Enhanced Anonymization
DocuDesk extends its GDPR anonymization capabilities with a batch processing workflow that allows users to upload, review, and anonymize multiple documents in a single guided session. The pipeline is designed as a stepwise state machine backed by a distributed cache.
Overview
The batch workflow proceeds through these stages:
- Upload — Upload one or more files as a named batch
- Extract — Step through files one at a time to extract entities via Presidio
- Review — Inspect detected entities and select which types to anonymize
- Anonymize — Apply anonymization to all extracted files with selected entity types
- Report — Download a CSV/JSON report of replacements per file
API Endpoints
Upload Batch
POST /apps/docudesk/api/anonymization/batch/upload
Uploads multiple files and creates a batch in the cache.
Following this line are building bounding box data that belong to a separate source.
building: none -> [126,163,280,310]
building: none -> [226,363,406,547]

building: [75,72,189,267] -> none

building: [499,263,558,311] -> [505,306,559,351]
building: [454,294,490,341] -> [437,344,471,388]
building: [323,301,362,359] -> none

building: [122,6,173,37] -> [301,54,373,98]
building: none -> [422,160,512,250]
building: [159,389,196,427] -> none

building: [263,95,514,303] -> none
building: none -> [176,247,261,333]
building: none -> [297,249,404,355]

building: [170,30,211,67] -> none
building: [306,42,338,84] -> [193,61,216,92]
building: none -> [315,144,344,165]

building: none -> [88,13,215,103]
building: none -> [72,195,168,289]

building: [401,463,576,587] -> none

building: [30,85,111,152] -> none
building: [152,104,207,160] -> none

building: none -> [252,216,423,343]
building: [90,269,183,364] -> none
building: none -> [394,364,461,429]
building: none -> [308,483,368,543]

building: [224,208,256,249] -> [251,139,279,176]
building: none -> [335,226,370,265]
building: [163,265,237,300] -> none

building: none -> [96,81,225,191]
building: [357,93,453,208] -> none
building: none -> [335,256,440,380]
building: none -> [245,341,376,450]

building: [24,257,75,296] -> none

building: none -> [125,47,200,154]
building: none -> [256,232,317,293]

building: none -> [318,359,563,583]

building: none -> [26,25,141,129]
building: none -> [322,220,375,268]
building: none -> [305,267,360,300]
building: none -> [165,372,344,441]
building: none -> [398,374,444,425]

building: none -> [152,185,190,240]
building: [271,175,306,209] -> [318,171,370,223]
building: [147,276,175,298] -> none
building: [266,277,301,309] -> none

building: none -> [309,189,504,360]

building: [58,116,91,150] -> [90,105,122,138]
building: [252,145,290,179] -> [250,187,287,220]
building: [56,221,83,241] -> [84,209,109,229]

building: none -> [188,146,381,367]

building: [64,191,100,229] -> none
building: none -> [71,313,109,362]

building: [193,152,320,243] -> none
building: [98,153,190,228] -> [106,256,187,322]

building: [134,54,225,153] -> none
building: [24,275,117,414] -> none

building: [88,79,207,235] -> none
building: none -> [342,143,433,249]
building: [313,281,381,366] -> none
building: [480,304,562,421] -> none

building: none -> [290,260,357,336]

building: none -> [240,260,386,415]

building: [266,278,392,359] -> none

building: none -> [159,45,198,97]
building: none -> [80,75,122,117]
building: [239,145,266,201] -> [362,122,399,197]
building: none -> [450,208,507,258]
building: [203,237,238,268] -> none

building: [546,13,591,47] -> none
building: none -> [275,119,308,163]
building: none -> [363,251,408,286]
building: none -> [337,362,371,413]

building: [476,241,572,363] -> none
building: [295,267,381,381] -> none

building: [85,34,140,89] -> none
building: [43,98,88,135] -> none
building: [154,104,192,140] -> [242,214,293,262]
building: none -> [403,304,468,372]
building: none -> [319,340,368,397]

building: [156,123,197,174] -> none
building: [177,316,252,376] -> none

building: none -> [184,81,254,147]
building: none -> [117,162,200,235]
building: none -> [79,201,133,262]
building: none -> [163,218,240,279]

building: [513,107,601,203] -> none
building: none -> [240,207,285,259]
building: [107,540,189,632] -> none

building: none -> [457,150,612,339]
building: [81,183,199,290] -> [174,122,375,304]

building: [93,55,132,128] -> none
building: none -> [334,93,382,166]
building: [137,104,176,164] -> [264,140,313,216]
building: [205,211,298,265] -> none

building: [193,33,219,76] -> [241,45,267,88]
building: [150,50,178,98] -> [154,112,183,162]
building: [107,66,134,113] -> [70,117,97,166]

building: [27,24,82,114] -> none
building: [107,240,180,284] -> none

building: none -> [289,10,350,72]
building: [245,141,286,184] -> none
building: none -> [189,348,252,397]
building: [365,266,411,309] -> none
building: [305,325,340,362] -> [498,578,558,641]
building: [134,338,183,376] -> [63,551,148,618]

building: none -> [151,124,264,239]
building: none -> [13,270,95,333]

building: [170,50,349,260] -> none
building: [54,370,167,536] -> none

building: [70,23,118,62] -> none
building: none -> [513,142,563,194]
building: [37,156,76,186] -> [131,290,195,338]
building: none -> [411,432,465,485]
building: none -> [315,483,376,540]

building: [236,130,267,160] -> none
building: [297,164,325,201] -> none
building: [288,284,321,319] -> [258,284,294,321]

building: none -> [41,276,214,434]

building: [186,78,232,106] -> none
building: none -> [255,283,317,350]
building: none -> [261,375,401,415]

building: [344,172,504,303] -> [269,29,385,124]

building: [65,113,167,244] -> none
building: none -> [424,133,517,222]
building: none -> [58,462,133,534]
The batch is identified by a server-generated UUID and expires after 2 hours of inactivity.
Form fields:
| Field | Type | Description |
|---|---|---|
files | multipart[] | One or more files to include in the batch |
Response:
{
"batchId": "550e8400-e29b-41d4-a716-446655440000",
"status": "uploading",
"fileCount": 3
}
Extract Next File
POST /apps/docudesk/api/anonymization/batch/{batchId}/extract
Extracts entities from the next unprocessed file in the batch. Call this endpoint repeatedly
until batchStatus is review.
Response:
{
"batchStatus": "extracting",
"fileId": 42,
"fileName": "report.pdf",
"entityCount": 7,
"filesExtracted": 1,
"totalFiles": 3
}
When all files are extracted: batchStatus becomes review.
Get Batch Status
GET /apps/docudesk/api/anonymization/batch/{batchId}/status
Returns the current state of a batch including all file statuses.
Get Detected Entities
GET /apps/docudesk/api/anonymization/batch/{batchId}/entities
Returns the aggregated entity types detected across all files in the batch, for use in the review step before anonymization.
Anonymize Batch
POST /apps/docudesk/api/anonymization/batch/{batchId}/anonymize
Applies anonymization to all extracted files using the selected entity types.
Request body (JSON):
| Field | Type | Description |
|---|---|---|
entities | string[] | Entity type labels to anonymize (e.g. PERSON, PHONE_NUMBER) |
Response:
{
"batchId": "550e8400-...",
"batchStatus": "completed",
"processedFiles": 3,
"skippedFiles": [],
"totalFiles": 3
}
Download Report
GET /apps/docudesk/api/anonymization/batch/{batchId}/report
Returns a summary report of all replacements made per file.
Anonymization Profiles
GET /apps/docudesk/api/anonymization/profiles
PUT /apps/docudesk/api/anonymization/profiles
Manage named entity type profiles (preset selections of entity types for repeated use).
Configuration Options
| Config key | Default | Description |
|---|---|---|
docudesk_batch_max_files | 100 | Maximum files per batch session |
Set via the DocuDesk admin settings or occ config:app:set docudesk docudesk_batch_max_files.
Batch State Machine
uploading → extracting → review → anonymizing → completed
↓
(per-file: error)
Files that fail extraction or anonymization are marked error and skipped; the batch
continues with the remaining files.
Services
BatchStateService
Manages batch lifecycle in the distributed cache (APCu or Redis).
| Method | Description |
|---|---|
createBatch() | Create a new batch and persist to cache |
getBatch() | Retrieve batch by ID; returns null if expired |
updateBatch() | Update batch state in cache |
deleteBatch() | Remove a batch from the cache |
getMaxFiles() | Read configured max-files limit |
BatchExtractionService
Steps through a batch one file at a time, calling AnonymizationService::extractAndDetectEntities().
| Method | Description |
|---|---|
extractNext() | Extract entities from the next uploaded file in the batch |
BatchAnonymizeService
Anonymizes all extracted files in a batch.
| Method | Description |
|---|---|
anonymizeBatch() | Apply anonymization to extracted files with given entity types |
BatchUploadService
Handles file upload and batch initialization.
BatchReportService
Generates the post-anonymization report.
EntityConsolidationService
Aggregates detected entity types across all files for the review step.
Dependencies
| Dependency | Purpose |
|---|---|
AnonymizationService | Single-file entity extraction and anonymization |
ICacheFactory | Distributed cache (APCu/Redis) for batch state |
IAppConfig | Read batch configuration limits |